Your Place: More about dampness in Shore home

February 03, 2012|By Alan J. Heavens, Inquirer Real Estate Writer

In a recent column, a newly minted Jersey Shore homeowner asked for help making his damp abode drier.

He said he'd been told that building code mandated that the vapor barrier be up against the floor over the crawl space, but the two-year solid oak flooring was beginning to curl because of moisture.

This came from Stone Harbor builder/contractor Gene Richards in response:

"We built 60 ranch-style condos at the Shore with crawl spaces. Vapor-shield insulation, not paperback, was used in the floor-joist system. The plastic vapor barrier on the sand floor never lets the crawl space dry out.

Story continues below.

"A contractor can install a plastic, vinyl shield on the existing joist and remove the ground cover. Also, closing the venting system in the winter and opening it in the summer helps."

Home inspector/engineer Harry Gross in Cherry Hill reminded me that we once talked about sealing off the crawl-space vents with vapor barrier and insulated walls as the best approach for this region.

But when there is a lot of moisture, as there may be 200 yards from the bay, there are two approaches to dealing with it, Gross said.

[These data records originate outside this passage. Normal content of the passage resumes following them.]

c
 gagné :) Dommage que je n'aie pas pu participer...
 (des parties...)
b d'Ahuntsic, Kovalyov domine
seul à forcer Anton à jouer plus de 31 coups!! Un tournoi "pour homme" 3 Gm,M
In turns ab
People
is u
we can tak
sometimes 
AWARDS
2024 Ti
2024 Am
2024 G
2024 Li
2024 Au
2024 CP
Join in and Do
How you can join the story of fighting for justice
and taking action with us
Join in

One is to channel any water that may enter the crawl space, preferably lined with a concrete vapor barrier, into a sump with pump for removal.

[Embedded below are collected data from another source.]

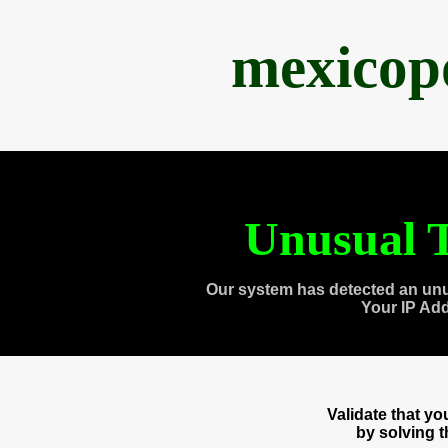
mexicop
Unusual T
Our system has detected an unu
Your IP Ad
Validate that y
by solving 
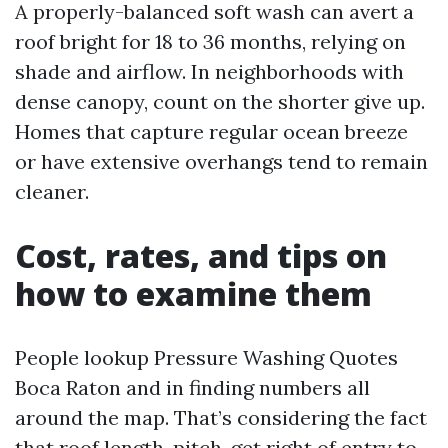
A properly-balanced soft wash can avert a
roof bright for 18 to 36 months, relying on
shade and airflow. In neighborhoods with
dense canopy, count on the shorter give up.
Homes that capture regular ocean breeze
or have extensive overhangs tend to remain
cleaner.
Cost, rates, and tips on
how to examine them
People lookup Pressure Washing Quotes
Boca Raton and in finding numbers all
around the map. That’s considering the fact
that roof length, pitch, get right of entry to,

The other is to not have a vapor barrier (this allows water that enters to drain out through the porous sand), insulate the floors with a vapor barrier on the insulation and keep the crawl space well-vented to carry or dry out the moisture within the crawl space.

"So, basically, it is to choose how to minimize the moisture in the crawl and then properly deal with any moisture that makes it in," Gross said.

Thanks to both of you for your help.

Sump pumps. Tri-County Inspection president Jack H. Milne Jr. sent along a story about a client in Glassboro who had a sump pump with a backup battery that wasn't working when he tried it.

I'm relating this because he offered an explanation of the water-powered backup system we've been talking about since Irene hit us over the head in late August.

The system "uses water power to create a Venturi effect, a technology that's been in use for almost two centuries for many processes," said Milne, based in Morrisville, Bucks County.